[Assignment]
In the records below, copy word for word the lines that begin with the one containing "00:00-03:59: median 6.9, box" and end with the one containing "16:00-19:59: median 7.0, box", including both of those lines and nothing else.

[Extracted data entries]
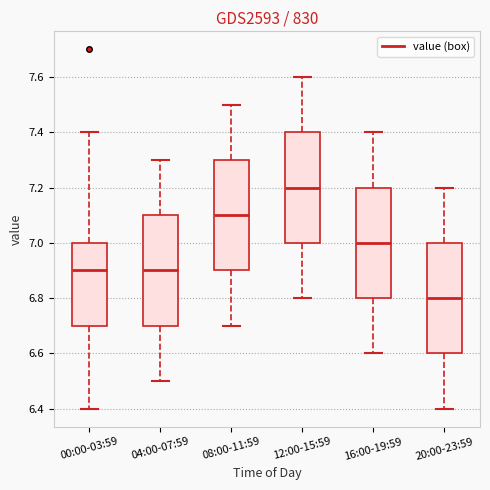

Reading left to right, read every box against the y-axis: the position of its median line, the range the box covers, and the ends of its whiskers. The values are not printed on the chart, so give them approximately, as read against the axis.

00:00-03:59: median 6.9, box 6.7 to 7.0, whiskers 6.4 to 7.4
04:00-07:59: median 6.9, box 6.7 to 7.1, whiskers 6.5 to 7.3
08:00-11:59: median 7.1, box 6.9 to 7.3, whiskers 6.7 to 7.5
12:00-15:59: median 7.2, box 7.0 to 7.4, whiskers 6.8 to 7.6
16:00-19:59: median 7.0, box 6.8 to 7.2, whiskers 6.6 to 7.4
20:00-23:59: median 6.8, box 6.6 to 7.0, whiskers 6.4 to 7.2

[Written response]
00:00-03:59: median 6.9, box 6.7 to 7.0, whiskers 6.4 to 7.4
04:00-07:59: median 6.9, box 6.7 to 7.1, whiskers 6.5 to 7.3
08:00-11:59: median 7.1, box 6.9 to 7.3, whiskers 6.7 to 7.5
12:00-15:59: median 7.2, box 7.0 to 7.4, whiskers 6.8 to 7.6
16:00-19:59: median 7.0, box 6.8 to 7.2, whiskers 6.6 to 7.4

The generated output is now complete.